A decision tree model with max_depth ranging from 1-10 were evaluated and the best model was determined with a max depth of 3 and an accuracy/score of 0.79.

A random forest model was evaluated with varying the n_estimator from 10-50, and a max depth ranging from 1-20 for each n_estimator. The best random forest model had a depth of 10, n_estimator of 40, and the accuracy/score of 0.81.

A logistic regression model with solvers 'lbfgs' and 'liblinear' were evaluated.
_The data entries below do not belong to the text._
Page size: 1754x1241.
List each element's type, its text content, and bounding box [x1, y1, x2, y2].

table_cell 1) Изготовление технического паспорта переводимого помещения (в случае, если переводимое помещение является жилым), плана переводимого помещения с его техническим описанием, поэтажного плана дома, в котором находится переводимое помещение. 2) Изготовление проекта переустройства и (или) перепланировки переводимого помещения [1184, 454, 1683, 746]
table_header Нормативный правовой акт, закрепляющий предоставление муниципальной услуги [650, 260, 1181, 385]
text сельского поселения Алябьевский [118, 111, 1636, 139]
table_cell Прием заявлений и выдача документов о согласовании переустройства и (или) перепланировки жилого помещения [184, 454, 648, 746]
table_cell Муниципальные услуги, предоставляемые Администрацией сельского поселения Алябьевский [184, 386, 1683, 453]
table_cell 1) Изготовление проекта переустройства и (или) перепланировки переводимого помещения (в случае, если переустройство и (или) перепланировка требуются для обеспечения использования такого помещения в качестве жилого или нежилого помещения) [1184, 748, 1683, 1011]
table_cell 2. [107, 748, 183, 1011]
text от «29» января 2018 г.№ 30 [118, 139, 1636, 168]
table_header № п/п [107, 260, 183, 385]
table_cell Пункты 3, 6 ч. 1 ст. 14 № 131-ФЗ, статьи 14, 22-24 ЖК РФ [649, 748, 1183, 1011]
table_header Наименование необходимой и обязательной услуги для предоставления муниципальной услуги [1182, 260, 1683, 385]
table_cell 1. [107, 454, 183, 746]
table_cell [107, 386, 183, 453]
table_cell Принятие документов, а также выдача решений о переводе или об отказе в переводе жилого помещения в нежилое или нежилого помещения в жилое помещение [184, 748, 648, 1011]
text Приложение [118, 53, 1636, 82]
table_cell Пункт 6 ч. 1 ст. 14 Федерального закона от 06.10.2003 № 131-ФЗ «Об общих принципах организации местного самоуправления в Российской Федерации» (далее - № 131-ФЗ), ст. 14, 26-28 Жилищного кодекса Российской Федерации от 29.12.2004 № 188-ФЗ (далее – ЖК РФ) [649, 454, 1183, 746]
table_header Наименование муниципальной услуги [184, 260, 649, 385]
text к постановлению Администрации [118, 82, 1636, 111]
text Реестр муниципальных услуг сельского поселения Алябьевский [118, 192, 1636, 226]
The best score/accuracy was achieved at 0.71 with the solver 'lbfgs'.

Ranking of best to worst model with these parameters based on accuracy of the validation dataset is: Random Forest > Decision Tree > Logistic Regression.

In [8]:
# Dummy classifier
model_dummy = DummyClassifier(strategy='prior').fit(features_train, target_train)
predictions_dummy = model_dummy.predict(features_test)
acc_dummy = accuracy_score(target_test, predictions_dummy)

print(f'Accuracy of minimal quality model: {acc_dummy}')
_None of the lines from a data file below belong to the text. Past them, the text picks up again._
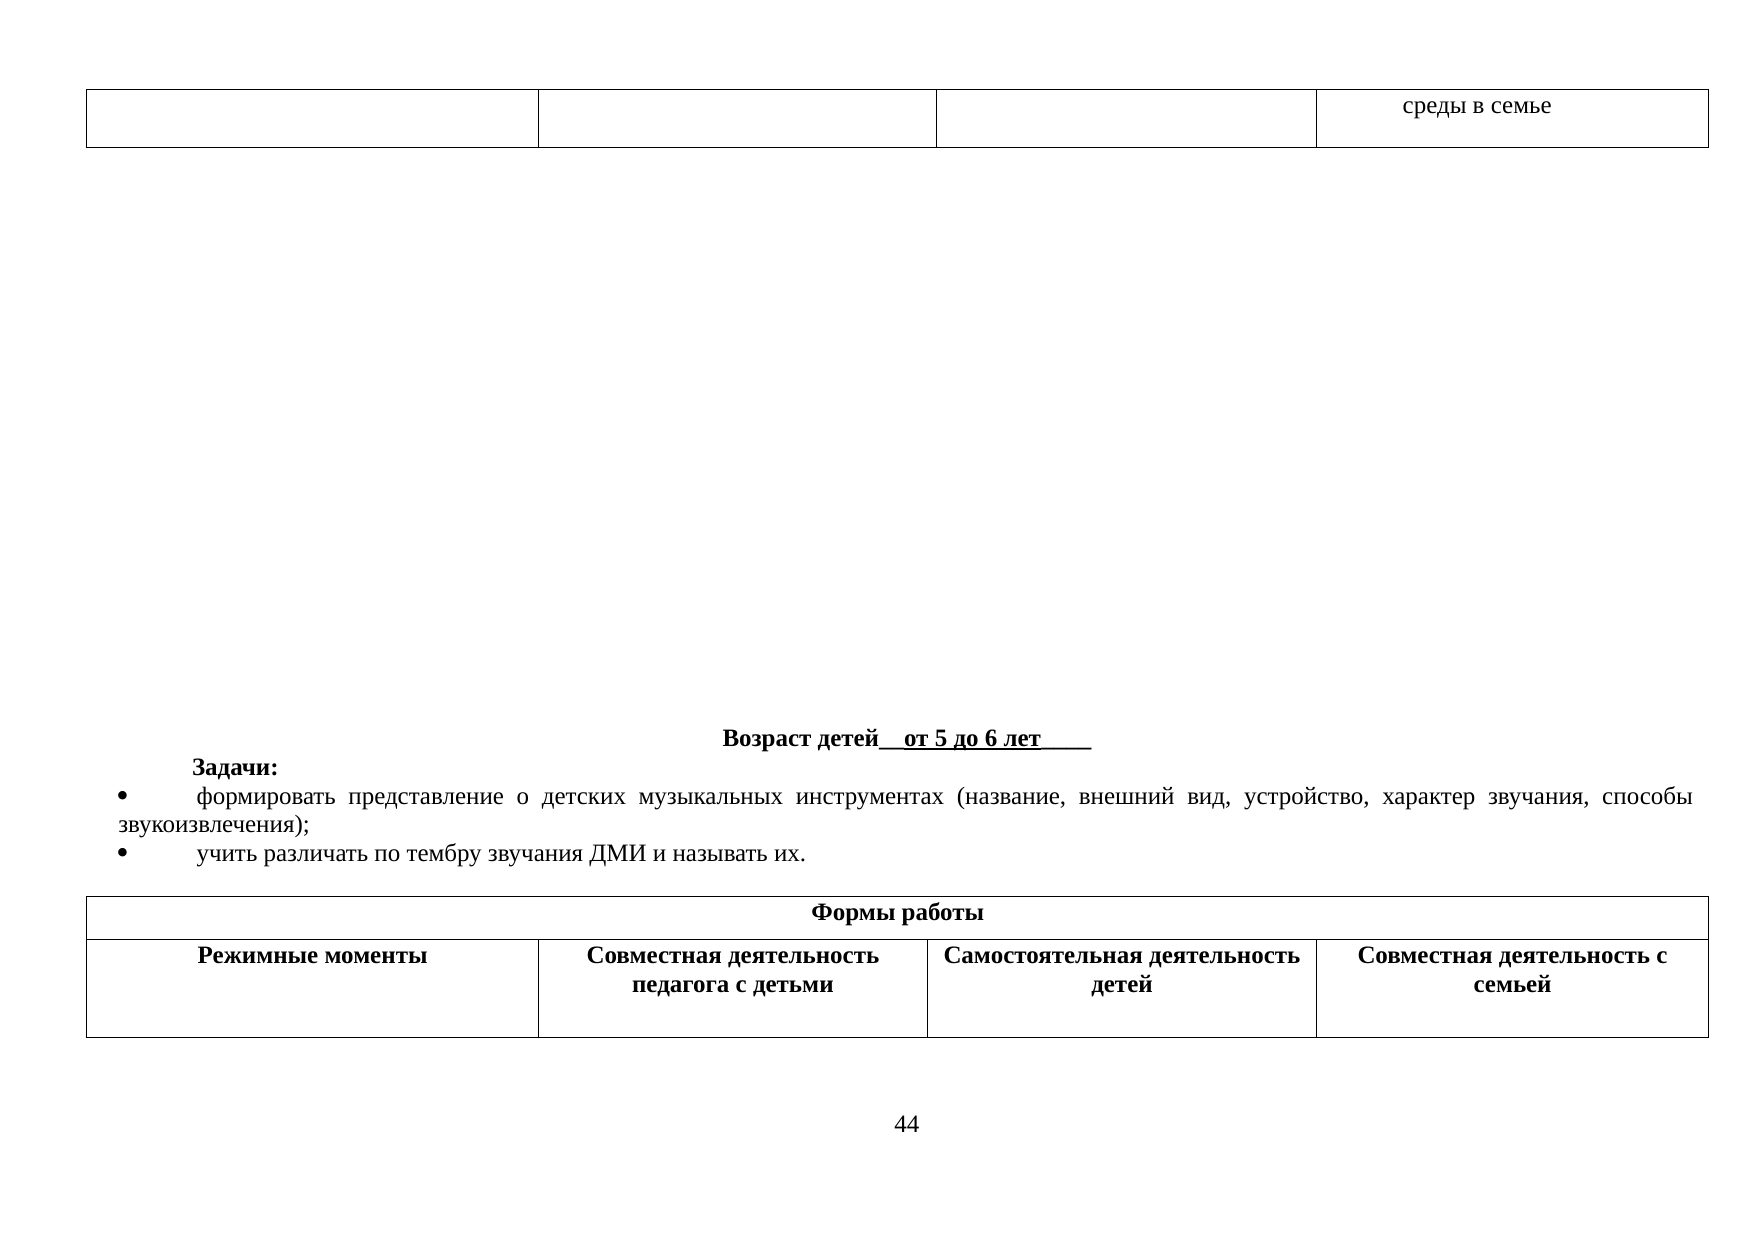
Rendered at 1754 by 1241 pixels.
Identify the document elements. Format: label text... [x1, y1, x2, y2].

table_cell Совместная деятельность с семьей [1317, 940, 1708, 1037]
text Задачи: [118, 752, 1695, 781]
table_cell Режимные моменты [87, 940, 538, 1037]
list учить различать по тембру звучания ДМИ и называть их. [118, 838, 1695, 867]
text Возраст детей__от 5 до 6 лет____ [118, 723, 1695, 752]
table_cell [539, 90, 936, 147]
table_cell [1317, 90, 1708, 147]
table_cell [937, 90, 1316, 147]
list формировать представление о детских музыкальных инструментах (название, внешний вид, устройство, характер звучания, способы звукоизвлечения); [118, 781, 1695, 838]
table_header Формы работы [87, 897, 1708, 939]
table_cell Самостоятельная деятельность детей [928, 940, 1316, 1037]
table_cell Совместная деятельность педагога с детьми [539, 940, 927, 1037]
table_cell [87, 90, 538, 147]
Accuracy of minimal quality model: 0.6827371695178849


In [9]:
# Determined hyperparameters for decision tree model on test set
best_modelTree = DecisionTreeClassifier(random_state=r_state, max_depth=best_depth_tree)
best_modelTree.fit(features_train, target_train)
predictions_tree = best_modelTree.predict(features_test)
acc_tree = accuracy_score(target_test, predictions_tree)
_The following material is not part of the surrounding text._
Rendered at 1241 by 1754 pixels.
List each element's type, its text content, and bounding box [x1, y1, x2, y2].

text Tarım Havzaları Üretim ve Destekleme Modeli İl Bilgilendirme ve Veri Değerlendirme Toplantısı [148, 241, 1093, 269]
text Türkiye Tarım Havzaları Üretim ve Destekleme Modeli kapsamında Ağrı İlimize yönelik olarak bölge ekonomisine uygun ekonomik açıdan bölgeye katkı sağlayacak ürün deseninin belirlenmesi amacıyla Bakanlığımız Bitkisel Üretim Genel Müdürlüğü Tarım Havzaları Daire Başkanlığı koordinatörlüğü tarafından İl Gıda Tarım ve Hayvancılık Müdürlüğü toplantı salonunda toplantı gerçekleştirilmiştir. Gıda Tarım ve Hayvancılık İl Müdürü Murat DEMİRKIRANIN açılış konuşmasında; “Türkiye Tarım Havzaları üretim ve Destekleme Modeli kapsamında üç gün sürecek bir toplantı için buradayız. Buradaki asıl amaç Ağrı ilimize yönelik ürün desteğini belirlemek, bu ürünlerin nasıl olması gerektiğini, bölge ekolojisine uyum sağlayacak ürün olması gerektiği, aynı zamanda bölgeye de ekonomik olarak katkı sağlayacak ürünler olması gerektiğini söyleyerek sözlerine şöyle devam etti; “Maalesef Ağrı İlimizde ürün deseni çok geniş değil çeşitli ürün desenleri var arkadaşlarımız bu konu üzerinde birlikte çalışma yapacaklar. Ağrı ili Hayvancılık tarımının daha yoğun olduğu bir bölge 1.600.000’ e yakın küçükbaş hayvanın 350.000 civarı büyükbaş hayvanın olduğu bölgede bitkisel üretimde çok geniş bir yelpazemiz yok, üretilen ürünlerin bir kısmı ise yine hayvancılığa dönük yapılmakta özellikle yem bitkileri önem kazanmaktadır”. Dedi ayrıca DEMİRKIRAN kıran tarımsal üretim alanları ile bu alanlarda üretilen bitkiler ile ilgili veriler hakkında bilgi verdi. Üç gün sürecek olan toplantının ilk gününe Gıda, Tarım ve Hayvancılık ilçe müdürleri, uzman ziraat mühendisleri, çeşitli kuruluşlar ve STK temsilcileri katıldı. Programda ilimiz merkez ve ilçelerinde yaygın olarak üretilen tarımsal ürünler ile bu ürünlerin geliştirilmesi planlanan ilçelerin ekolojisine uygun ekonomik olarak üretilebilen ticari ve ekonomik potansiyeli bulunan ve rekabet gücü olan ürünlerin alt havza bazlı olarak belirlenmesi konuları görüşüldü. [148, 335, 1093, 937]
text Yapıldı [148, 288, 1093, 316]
print(f'Accuracy of decision tree model on test set: {acc_tree}')

Accuracy of decision tree model on test set: 0.8118195956454122


In [10]:
# Determined hyperparameters for random forest model on test set
best_modelForest = RandomForestClassifier(n_estimators=best_est, random_state=r_state, max_depth=best_depth_forest)
best_modelForest.fit(features_train, target_train)
predictions_forest = best_modelForest.predict(features_test)
acc_forest = accuracy_score(target_test, predictions_forest)

print(f'Accuracy of random forest model on test set: {acc_forest}')

Accuracy of random forest model on test set: 0.8040435458786936


In [11]:
# Determined hyperparameters for logistic regression model
best_modelLog = LogisticRegression(random_state=r_state, solver=best_solver)
best_modelLog.fit(features_train, target_train)
predictions_log = best_modelLog.predict(features_test)
acc_log = accuracy_score(target_test, predictions_log)

print(f'Accuracy of logistic regression model on test set: {acc_log}')

Accuracy of logistic regression model on test set: 0.6842923794712286


## Results and discussion on test set

Decision Tree model accuracy on test set is 0.81.

Random Forest model accuracy on test set is 0.80.

Logistic Regression model accuracy on test set is 0.68, which is equivalent to the minimal quality model, so the logistic regression model is not a reliable model to use.

After evaluating with the test set, the ranking is now decision tree > random forest > logistic regression. The decision tree accuracy actually went up on the test set, while the accuracy of the random forest model went down when evaluating the test set. The change in difference is actually fairly small and likely not that significant of a difference. From this analysis though, we were able to achieve accuracy on a test dataset of more than 75% with both decision tree and random forest models.